**RECORDS TO USE**.
★ ★ ★ ★

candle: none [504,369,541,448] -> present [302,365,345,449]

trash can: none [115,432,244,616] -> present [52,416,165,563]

★ ★ ★ ★

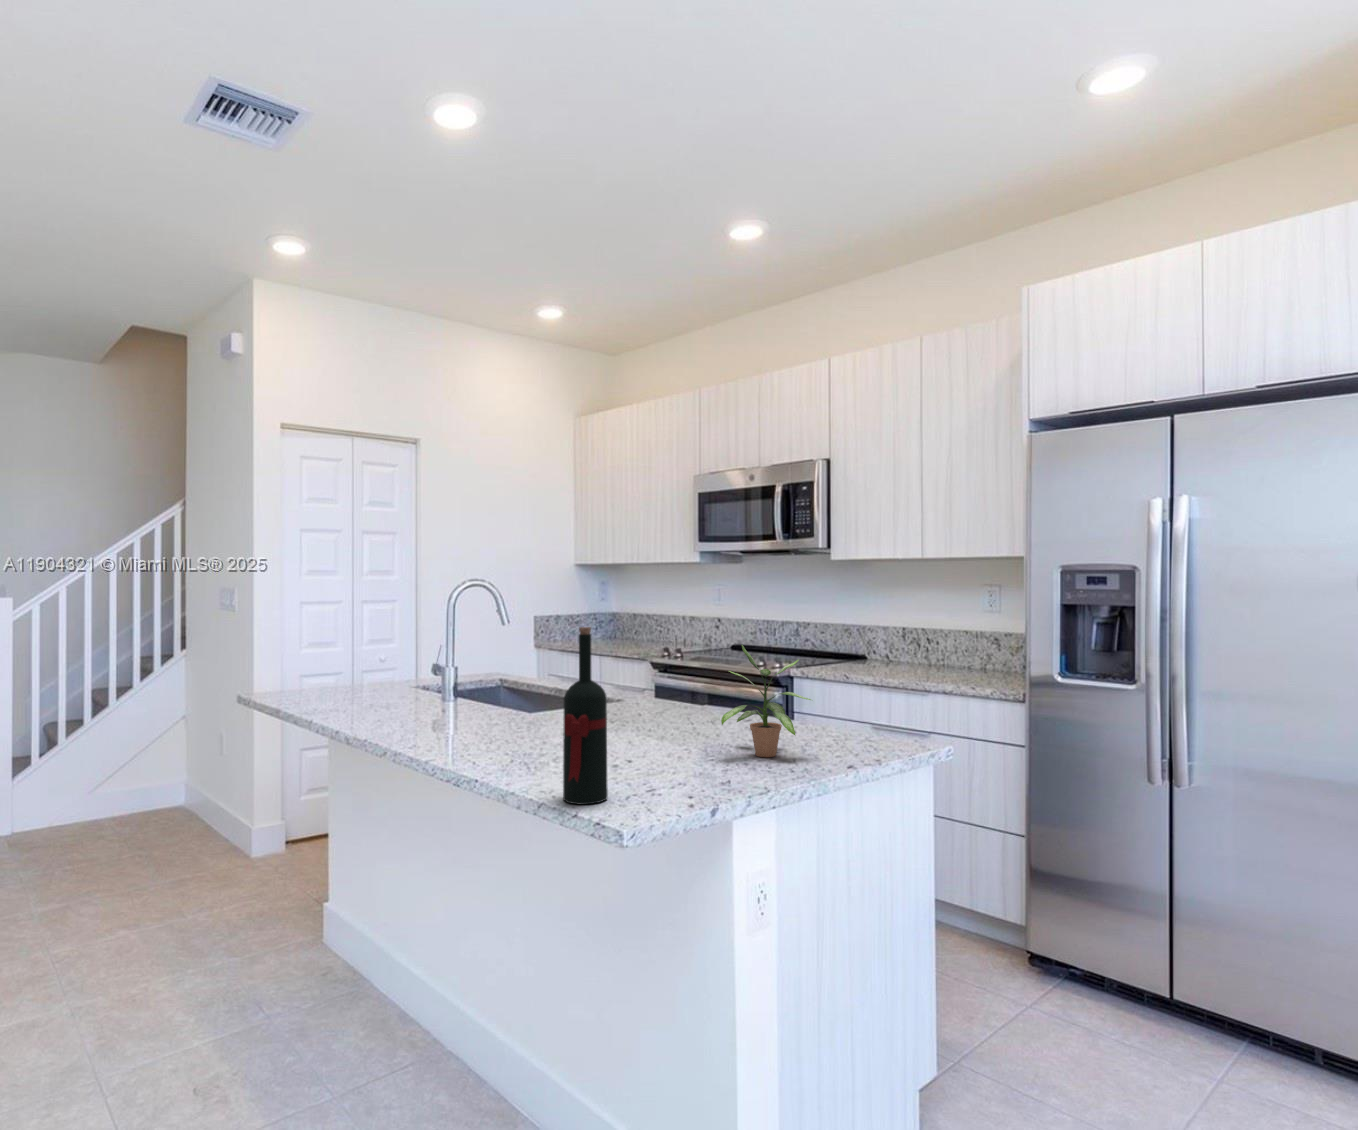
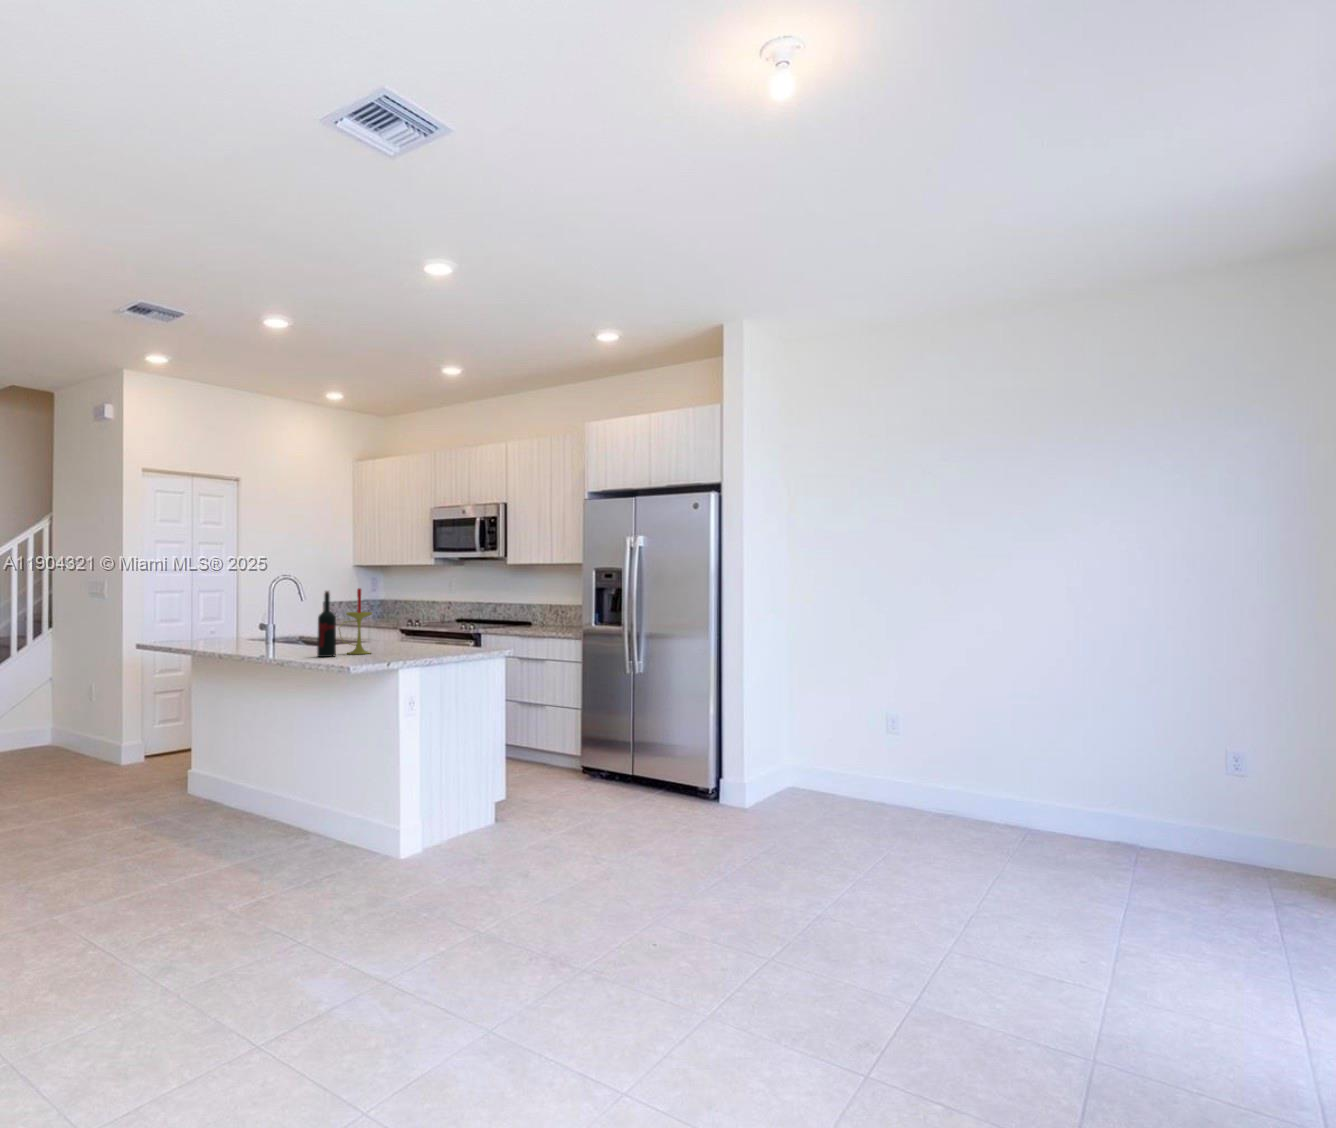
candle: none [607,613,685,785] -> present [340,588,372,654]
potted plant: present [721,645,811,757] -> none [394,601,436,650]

★ ★ ★ ★

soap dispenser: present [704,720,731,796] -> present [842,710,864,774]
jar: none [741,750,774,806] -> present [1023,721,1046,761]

★ ★ ★ ★

**PROBLEM STATEMENT**.
Find the lines in the data that include "none", then copy each of them.

**EXERCISE SOLUTION**.
candle: none [504,369,541,448] -> present [302,365,345,449]
trash can: none [115,432,244,616] -> present [52,416,165,563]
candle: none [607,613,685,785] -> present [340,588,372,654]
potted plant: present [721,645,811,757] -> none [394,601,436,650]
jar: none [741,750,774,806] -> present [1023,721,1046,761]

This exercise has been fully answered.